Dies führt hier zur Aufhebung des Rechtsfolgenausspruchs in dem aus dem Tenor ersichtlichen Umfang. Der Senat kann nicht ausschließen, dass das Schöffengericht für die drei genannten Taten eine mildere Strafe als die jeweils verhängten vier Monate Einzelfreiheitsstrafe festgesetzt hätte, wenn es nicht den Strafrahmen des § 243 Abs. 1 StGB (Freiheitsstrafe von drei Monaten bis zu 10 Jahren), sondern den Strafrahmen des einfachen Diebstahls gemäß § 242 StGB (Freiheitsstrafe bis zu fünf Jahren oder Geldstrafe) zugrunde gelegt hätte.
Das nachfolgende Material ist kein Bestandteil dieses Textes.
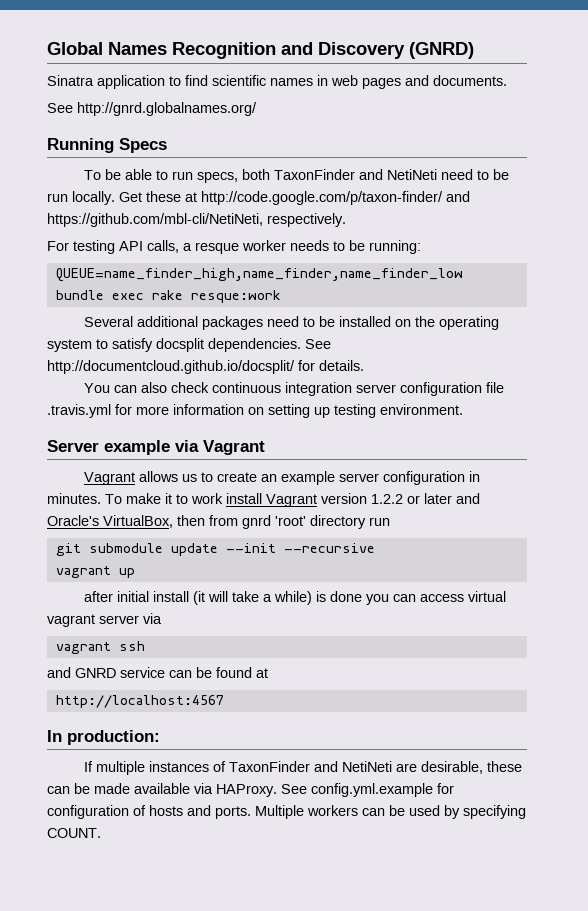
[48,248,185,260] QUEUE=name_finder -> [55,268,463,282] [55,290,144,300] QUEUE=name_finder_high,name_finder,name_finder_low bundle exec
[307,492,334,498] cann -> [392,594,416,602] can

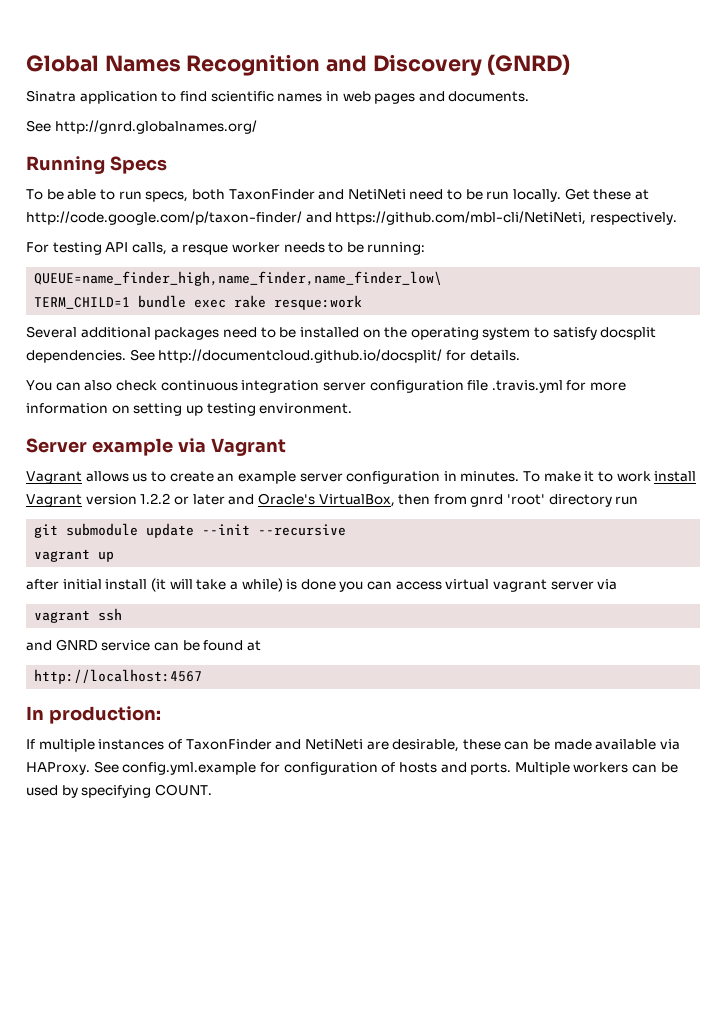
[55,268,463,282] QUEUE=name_finder_high,name_finder,name_finder_low -> [34,271,443,286] [34,297,131,309] QUEUE=name_finder_high,name_finder,name_finder_low\ // TERM_CHILD=1

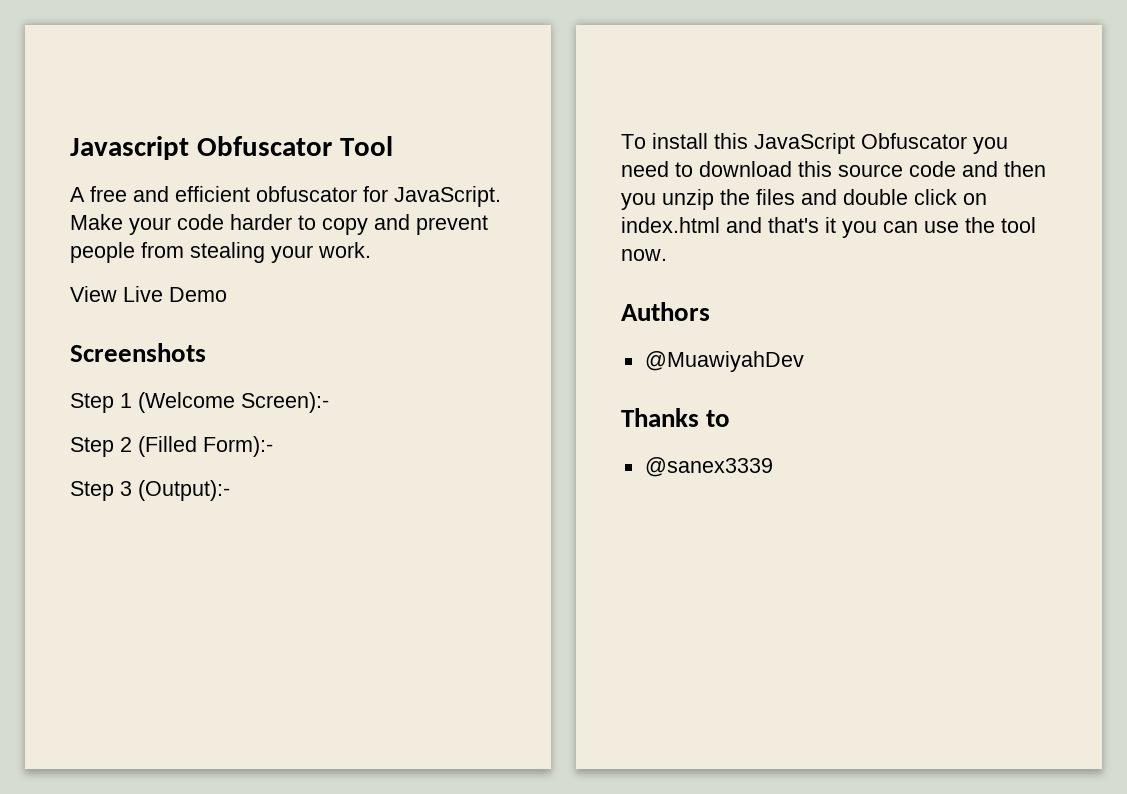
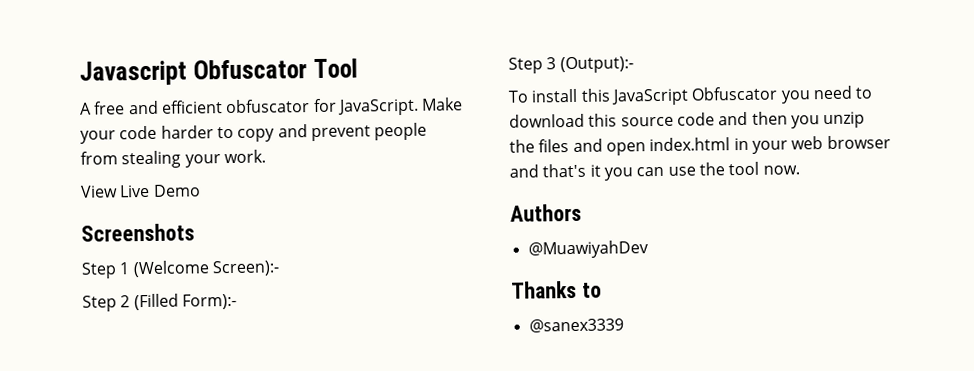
[843,189,987,205] [621,217,720,233] double click on index.html -> [605,135,891,156] open index.html in your web browser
Das Jugendschöffengericht hatte nämlich im Rahmen der Strafzumessung für die Diebstahlstat vom 17.06.2002, für die es eine Einzelfreiheitsstrafe von drei Monaten gegen den Angeklagten verhängt hat, im besonderen Maße strafmildernd berücksichtigt, dass es sich um eine lediglich geringwertige Sache gehandelt hatte. Es spricht daher alles dafür, dass es diesen Umstand auch bei der Bemessung der drei vorgenannten Einzelfreiheitsstrafen strafmildernd berücksichtigt hätte und dann möglicherweise zur Verhängung einer milderen Einzelfreiheitsstrafe in den genannten drei Fällen gelangt wäre.
2. Die weitergehende Überprüfung des Urteils auf die Sachrüge hin hat weder im Schuldspruch noch in der Rechtsfolgenentscheidung einen Rechtsfehler zum Nachteil des Angeklagten erkennen lassen, § 349 Abs. 2 StPO.